BIN lookup mode (recommended for targeted queries): Provide binList with one or more BIN numbers. The actor fetches all matching records across all requested datasets for those BINs.

BBL lookup mode: Provide bblList with 10-digit Borough-Block-Lot strings. The actor resolves BINs via the LL84 dataset then fetches all datasets.

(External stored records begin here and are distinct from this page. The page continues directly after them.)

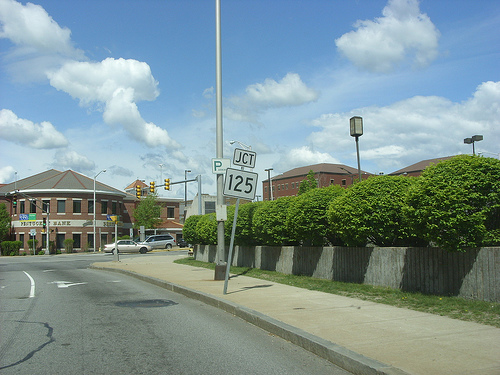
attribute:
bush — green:
[405, 154, 499, 249]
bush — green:
[324, 175, 411, 247]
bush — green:
[282, 184, 341, 241]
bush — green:
[248, 194, 297, 247]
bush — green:
[195, 215, 221, 246]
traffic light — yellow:
[133, 181, 144, 203]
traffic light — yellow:
[147, 178, 157, 197]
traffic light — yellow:
[162, 175, 173, 192]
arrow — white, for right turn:
[48, 277, 88, 290]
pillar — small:
[222, 197, 241, 294]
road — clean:
[1, 252, 357, 374]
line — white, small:
[19, 267, 39, 301]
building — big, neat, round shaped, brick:
[3, 168, 183, 256]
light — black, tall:
[348, 114, 367, 182]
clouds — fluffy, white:
[7, 5, 186, 172]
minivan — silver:
[138, 233, 177, 250]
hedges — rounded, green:
[175, 156, 500, 250]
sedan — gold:
[101, 236, 151, 255]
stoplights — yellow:
[134, 176, 176, 198]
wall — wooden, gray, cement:
[190, 240, 499, 308]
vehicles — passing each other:
[102, 228, 177, 255]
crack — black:
[3, 316, 58, 373]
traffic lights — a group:
[132, 179, 172, 198]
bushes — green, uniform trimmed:
[184, 147, 499, 249]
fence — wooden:
[189, 242, 499, 308]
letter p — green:
[212, 157, 224, 174]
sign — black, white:
[224, 166, 259, 200]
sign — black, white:
[233, 147, 258, 168]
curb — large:
[102, 264, 295, 374]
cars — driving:
[103, 230, 177, 258]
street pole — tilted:
[216, 199, 242, 298]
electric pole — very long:
[209, 1, 235, 280]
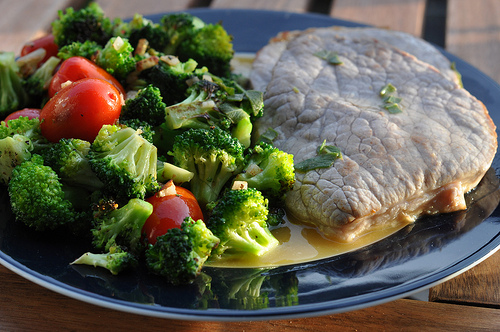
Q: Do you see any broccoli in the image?
A: Yes, there is broccoli.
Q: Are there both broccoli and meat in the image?
A: Yes, there are both broccoli and meat.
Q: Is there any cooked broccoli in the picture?
A: Yes, there is cooked broccoli.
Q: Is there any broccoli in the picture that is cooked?
A: Yes, there is broccoli that is cooked.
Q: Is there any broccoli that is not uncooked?
A: Yes, there is cooked broccoli.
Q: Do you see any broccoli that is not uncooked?
A: Yes, there is cooked broccoli.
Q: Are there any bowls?
A: No, there are no bowls.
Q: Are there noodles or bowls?
A: No, there are no bowls or noodles.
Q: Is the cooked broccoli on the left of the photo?
A: Yes, the broccoli is on the left of the image.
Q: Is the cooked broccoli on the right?
A: No, the broccoli is on the left of the image.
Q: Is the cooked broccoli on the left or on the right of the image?
A: The broccoli is on the left of the image.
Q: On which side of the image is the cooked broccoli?
A: The broccoli is on the left of the image.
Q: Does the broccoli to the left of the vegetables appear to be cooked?
A: Yes, the broccoli is cooked.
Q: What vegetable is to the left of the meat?
A: The vegetable is broccoli.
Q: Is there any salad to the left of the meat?
A: No, there is broccoli to the left of the meat.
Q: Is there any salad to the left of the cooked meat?
A: No, there is broccoli to the left of the meat.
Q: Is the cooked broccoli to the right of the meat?
A: No, the broccoli is to the left of the meat.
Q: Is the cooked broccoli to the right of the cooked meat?
A: No, the broccoli is to the left of the meat.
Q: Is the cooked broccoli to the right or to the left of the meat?
A: The broccoli is to the left of the meat.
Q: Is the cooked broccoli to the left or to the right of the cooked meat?
A: The broccoli is to the left of the meat.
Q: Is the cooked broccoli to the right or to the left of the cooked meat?
A: The broccoli is to the left of the meat.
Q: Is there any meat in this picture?
A: Yes, there is meat.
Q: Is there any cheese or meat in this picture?
A: Yes, there is meat.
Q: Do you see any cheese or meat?
A: Yes, there is meat.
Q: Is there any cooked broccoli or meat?
A: Yes, there is cooked meat.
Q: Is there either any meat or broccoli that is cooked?
A: Yes, the meat is cooked.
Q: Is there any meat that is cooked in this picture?
A: Yes, there is cooked meat.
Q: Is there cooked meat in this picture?
A: Yes, there is cooked meat.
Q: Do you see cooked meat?
A: Yes, there is cooked meat.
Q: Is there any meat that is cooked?
A: Yes, there is meat that is cooked.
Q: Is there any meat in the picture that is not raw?
A: Yes, there is cooked meat.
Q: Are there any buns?
A: No, there are no buns.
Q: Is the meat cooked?
A: Yes, the meat is cooked.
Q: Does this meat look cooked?
A: Yes, the meat is cooked.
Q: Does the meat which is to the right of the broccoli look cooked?
A: Yes, the meat is cooked.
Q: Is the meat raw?
A: No, the meat is cooked.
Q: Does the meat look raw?
A: No, the meat is cooked.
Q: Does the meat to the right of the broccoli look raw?
A: No, the meat is cooked.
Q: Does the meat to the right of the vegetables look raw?
A: No, the meat is cooked.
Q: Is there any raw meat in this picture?
A: No, there is meat but it is cooked.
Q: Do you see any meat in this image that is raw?
A: No, there is meat but it is cooked.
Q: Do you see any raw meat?
A: No, there is meat but it is cooked.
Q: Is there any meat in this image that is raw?
A: No, there is meat but it is cooked.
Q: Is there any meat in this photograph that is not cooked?
A: No, there is meat but it is cooked.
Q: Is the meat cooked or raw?
A: The meat is cooked.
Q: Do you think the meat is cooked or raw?
A: The meat is cooked.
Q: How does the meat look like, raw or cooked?
A: The meat is cooked.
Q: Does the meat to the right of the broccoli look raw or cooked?
A: The meat is cooked.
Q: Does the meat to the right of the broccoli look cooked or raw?
A: The meat is cooked.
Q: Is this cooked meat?
A: Yes, this is cooked meat.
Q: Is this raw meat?
A: No, this is cooked meat.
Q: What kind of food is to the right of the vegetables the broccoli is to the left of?
A: The food is meat.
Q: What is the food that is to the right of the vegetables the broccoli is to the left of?
A: The food is meat.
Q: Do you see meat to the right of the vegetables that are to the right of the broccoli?
A: Yes, there is meat to the right of the vegetables.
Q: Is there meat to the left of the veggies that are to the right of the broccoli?
A: No, the meat is to the right of the veggies.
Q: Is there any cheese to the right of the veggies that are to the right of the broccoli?
A: No, there is meat to the right of the veggies.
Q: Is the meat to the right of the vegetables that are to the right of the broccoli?
A: Yes, the meat is to the right of the veggies.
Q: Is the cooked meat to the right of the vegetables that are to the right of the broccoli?
A: Yes, the meat is to the right of the veggies.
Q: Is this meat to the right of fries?
A: No, the meat is to the right of the veggies.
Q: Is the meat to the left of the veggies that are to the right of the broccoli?
A: No, the meat is to the right of the vegetables.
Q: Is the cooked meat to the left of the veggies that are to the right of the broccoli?
A: No, the meat is to the right of the vegetables.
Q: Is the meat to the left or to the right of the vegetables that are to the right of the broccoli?
A: The meat is to the right of the vegetables.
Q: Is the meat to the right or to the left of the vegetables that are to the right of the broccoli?
A: The meat is to the right of the vegetables.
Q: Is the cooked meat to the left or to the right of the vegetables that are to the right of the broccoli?
A: The meat is to the right of the vegetables.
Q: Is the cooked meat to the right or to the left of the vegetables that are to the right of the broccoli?
A: The meat is to the right of the vegetables.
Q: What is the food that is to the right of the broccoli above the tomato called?
A: The food is meat.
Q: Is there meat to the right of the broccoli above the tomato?
A: Yes, there is meat to the right of the broccoli.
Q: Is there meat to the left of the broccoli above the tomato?
A: No, the meat is to the right of the broccoli.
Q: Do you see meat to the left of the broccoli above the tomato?
A: No, the meat is to the right of the broccoli.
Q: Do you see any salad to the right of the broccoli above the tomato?
A: No, there is meat to the right of the broccoli.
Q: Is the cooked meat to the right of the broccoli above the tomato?
A: Yes, the meat is to the right of the broccoli.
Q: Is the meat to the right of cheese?
A: No, the meat is to the right of the broccoli.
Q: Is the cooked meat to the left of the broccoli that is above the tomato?
A: No, the meat is to the right of the broccoli.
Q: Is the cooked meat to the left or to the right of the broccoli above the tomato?
A: The meat is to the right of the broccoli.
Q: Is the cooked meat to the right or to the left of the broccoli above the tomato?
A: The meat is to the right of the broccoli.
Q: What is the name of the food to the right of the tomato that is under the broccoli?
A: The food is meat.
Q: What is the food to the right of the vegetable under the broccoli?
A: The food is meat.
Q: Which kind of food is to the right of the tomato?
A: The food is meat.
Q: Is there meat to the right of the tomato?
A: Yes, there is meat to the right of the tomato.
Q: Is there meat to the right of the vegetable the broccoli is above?
A: Yes, there is meat to the right of the tomato.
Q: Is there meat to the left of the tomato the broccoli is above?
A: No, the meat is to the right of the tomato.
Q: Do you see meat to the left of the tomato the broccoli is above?
A: No, the meat is to the right of the tomato.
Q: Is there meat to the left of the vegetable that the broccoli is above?
A: No, the meat is to the right of the tomato.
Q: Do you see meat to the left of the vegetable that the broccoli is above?
A: No, the meat is to the right of the tomato.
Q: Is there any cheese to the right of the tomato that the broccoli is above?
A: No, there is meat to the right of the tomato.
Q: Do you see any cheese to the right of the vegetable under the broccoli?
A: No, there is meat to the right of the tomato.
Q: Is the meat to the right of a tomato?
A: Yes, the meat is to the right of a tomato.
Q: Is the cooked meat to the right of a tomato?
A: Yes, the meat is to the right of a tomato.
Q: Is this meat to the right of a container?
A: No, the meat is to the right of a tomato.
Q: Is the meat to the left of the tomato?
A: No, the meat is to the right of the tomato.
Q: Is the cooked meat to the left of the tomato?
A: No, the meat is to the right of the tomato.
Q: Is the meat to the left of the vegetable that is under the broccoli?
A: No, the meat is to the right of the tomato.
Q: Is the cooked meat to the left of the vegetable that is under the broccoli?
A: No, the meat is to the right of the tomato.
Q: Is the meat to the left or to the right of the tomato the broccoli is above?
A: The meat is to the right of the tomato.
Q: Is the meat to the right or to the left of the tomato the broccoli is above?
A: The meat is to the right of the tomato.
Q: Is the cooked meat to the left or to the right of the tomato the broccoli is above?
A: The meat is to the right of the tomato.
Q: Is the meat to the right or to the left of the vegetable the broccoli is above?
A: The meat is to the right of the tomato.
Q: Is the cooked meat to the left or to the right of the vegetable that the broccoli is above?
A: The meat is to the right of the tomato.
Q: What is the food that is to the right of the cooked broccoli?
A: The food is meat.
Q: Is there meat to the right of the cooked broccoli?
A: Yes, there is meat to the right of the broccoli.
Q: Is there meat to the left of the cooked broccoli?
A: No, the meat is to the right of the broccoli.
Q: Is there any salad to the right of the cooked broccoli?
A: No, there is meat to the right of the broccoli.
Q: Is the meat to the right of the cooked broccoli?
A: Yes, the meat is to the right of the broccoli.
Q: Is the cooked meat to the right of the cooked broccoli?
A: Yes, the meat is to the right of the broccoli.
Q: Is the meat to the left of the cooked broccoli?
A: No, the meat is to the right of the broccoli.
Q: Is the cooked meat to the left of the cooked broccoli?
A: No, the meat is to the right of the broccoli.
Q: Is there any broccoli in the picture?
A: Yes, there is broccoli.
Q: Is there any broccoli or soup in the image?
A: Yes, there is broccoli.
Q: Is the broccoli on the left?
A: Yes, the broccoli is on the left of the image.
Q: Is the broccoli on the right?
A: No, the broccoli is on the left of the image.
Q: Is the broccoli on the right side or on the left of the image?
A: The broccoli is on the left of the image.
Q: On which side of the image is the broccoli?
A: The broccoli is on the left of the image.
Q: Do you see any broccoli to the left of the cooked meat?
A: Yes, there is broccoli to the left of the meat.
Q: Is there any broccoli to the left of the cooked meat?
A: Yes, there is broccoli to the left of the meat.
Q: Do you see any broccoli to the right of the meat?
A: No, the broccoli is to the left of the meat.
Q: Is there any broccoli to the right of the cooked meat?
A: No, the broccoli is to the left of the meat.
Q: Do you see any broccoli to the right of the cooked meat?
A: No, the broccoli is to the left of the meat.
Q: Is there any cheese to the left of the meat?
A: No, there is broccoli to the left of the meat.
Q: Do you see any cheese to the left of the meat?
A: No, there is broccoli to the left of the meat.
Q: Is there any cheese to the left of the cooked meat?
A: No, there is broccoli to the left of the meat.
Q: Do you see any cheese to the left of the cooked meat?
A: No, there is broccoli to the left of the meat.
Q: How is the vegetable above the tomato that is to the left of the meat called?
A: The vegetable is broccoli.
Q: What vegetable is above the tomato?
A: The vegetable is broccoli.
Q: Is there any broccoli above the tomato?
A: Yes, there is broccoli above the tomato.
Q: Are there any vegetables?
A: Yes, there are vegetables.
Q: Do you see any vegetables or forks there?
A: Yes, there are vegetables.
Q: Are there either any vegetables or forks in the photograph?
A: Yes, there are vegetables.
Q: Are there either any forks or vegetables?
A: Yes, there are vegetables.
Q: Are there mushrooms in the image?
A: No, there are no mushrooms.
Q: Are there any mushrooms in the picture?
A: No, there are no mushrooms.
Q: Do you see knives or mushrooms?
A: No, there are no mushrooms or knives.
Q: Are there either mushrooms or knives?
A: No, there are no mushrooms or knives.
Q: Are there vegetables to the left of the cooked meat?
A: Yes, there are vegetables to the left of the meat.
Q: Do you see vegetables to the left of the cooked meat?
A: Yes, there are vegetables to the left of the meat.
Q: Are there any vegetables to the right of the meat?
A: No, the vegetables are to the left of the meat.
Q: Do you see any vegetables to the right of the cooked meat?
A: No, the vegetables are to the left of the meat.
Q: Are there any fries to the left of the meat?
A: No, there are vegetables to the left of the meat.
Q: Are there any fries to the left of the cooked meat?
A: No, there are vegetables to the left of the meat.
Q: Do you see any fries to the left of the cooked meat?
A: No, there are vegetables to the left of the meat.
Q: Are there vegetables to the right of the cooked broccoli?
A: Yes, there are vegetables to the right of the broccoli.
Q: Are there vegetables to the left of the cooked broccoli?
A: No, the vegetables are to the right of the broccoli.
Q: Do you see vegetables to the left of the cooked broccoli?
A: No, the vegetables are to the right of the broccoli.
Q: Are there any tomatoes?
A: Yes, there is a tomato.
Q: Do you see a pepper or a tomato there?
A: Yes, there is a tomato.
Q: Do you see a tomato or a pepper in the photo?
A: Yes, there is a tomato.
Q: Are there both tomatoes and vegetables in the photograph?
A: Yes, there are both a tomato and a vegetable.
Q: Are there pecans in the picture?
A: No, there are no pecans.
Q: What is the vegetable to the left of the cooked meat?
A: The vegetable is a tomato.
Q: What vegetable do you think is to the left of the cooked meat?
A: The vegetable is a tomato.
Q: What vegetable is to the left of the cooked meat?
A: The vegetable is a tomato.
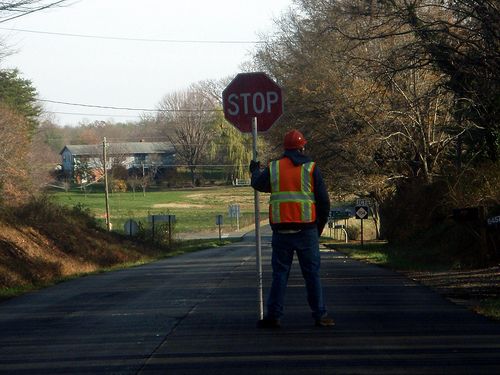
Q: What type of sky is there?
A: A daytime sky.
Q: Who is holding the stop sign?
A: A man.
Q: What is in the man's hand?
A: A stop sign.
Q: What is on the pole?
A: A stop sign.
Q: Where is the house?
A: In the distance.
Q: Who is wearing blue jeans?
A: The man.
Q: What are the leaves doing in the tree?
A: Turning orange.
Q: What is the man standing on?
A: The road.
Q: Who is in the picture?
A: A man.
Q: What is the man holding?
A: Stop sign.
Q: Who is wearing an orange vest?
A: The man.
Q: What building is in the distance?
A: A house.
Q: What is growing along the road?
A: Trees.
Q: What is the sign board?
A: Stop.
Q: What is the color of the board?
A: Red and white.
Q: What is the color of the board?
A: Grey.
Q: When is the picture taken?
A: Daytime.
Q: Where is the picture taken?
A: On a road in a residential area.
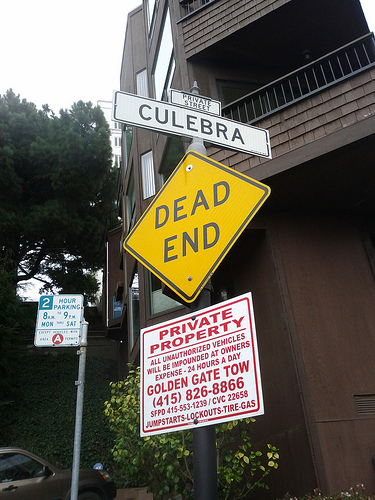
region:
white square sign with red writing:
[129, 289, 276, 443]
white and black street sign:
[92, 60, 283, 171]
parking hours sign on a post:
[22, 282, 105, 494]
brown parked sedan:
[3, 438, 124, 499]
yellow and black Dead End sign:
[84, 125, 284, 301]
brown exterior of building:
[68, 6, 372, 186]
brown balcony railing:
[196, 27, 373, 108]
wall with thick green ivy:
[9, 355, 71, 446]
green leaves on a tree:
[4, 73, 111, 286]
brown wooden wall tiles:
[279, 84, 363, 154]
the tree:
[10, 133, 152, 337]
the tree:
[18, 44, 149, 241]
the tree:
[8, 104, 110, 267]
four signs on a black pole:
[111, 83, 277, 498]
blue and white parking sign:
[37, 293, 84, 343]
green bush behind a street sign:
[103, 291, 280, 498]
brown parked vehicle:
[1, 441, 121, 498]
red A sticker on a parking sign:
[51, 334, 64, 344]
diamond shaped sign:
[106, 147, 278, 302]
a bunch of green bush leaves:
[222, 428, 287, 497]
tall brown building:
[113, 2, 369, 491]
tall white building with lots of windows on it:
[92, 92, 122, 170]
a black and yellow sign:
[118, 154, 258, 294]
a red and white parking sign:
[144, 322, 254, 429]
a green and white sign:
[22, 285, 89, 353]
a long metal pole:
[74, 350, 87, 498]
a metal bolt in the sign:
[180, 154, 204, 178]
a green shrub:
[118, 392, 144, 462]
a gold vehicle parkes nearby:
[4, 445, 59, 499]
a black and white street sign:
[117, 90, 276, 162]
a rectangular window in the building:
[137, 144, 159, 200]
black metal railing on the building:
[276, 72, 312, 98]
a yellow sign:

Date-range mode (when neither binList nor bblList are provided): The actor seeds from DOB violations filtered by date range, collects unique BINs, then fans out to all requested datasets. Use maxItems to cap the number of buildings returned.

Output Schema

Each record represents one unique building (BIN). Fields from all datasets are flattened onto the record. When multiple violations or permits exist for a building, only the most recent row is included per dataset (plus composite counts).

Key composite fields:

  • active_violation_count — Total open violations across DOB, ECB, and HPD
  • open_permit_count — Active/issued permits
  • total_penalties_outstanding — Sum of ECB penalty amounts
  • building_risk_score — Composite 0–100 score (weighted by violation count, severity, and penalties)

Rate Limits

The NYC Socrata API allows 1,000 rows/query anonymously. For large runs, provide a Socrata app token (socrataAppToken) via the free registration at data.cityofnewyork.us. The actor uses a 300ms delay between requests to respect the crawl-delay in robots.txt.

Example Output

{
  "bin": "1007611",
  "bbl": "1004990020",
  "boro": "1",
  "house_number": "94",
  "street": "PRINCE STREET",
  "zip": "10012",
  "lat": 40.7245729,
  "lng": -73.9987806,
  "dob_violation_number": "V083183LANDMK84-0109",
  "dob_violation_type": "LANDMK-LANDMARK",
  "dob_violation_category": "V-DOB VIOLATION - ACTIVE",
  "dob_violation_issue_date": "1983-08-31",
  "pluto_owner": "94 PRINCE STREET CORP",
  "pluto_year_built": 1858,
  "pluto_num_floors": 5,
  "pluto_units_total": 3,
  "pluto_building_class": "K4",
  "pluto_assessed_value": 1051200,
  "active_violation_count": 4,
  "open_permit_count": 0,
  "total_penalties_outstanding": 0,
  "building_risk_score": 12
}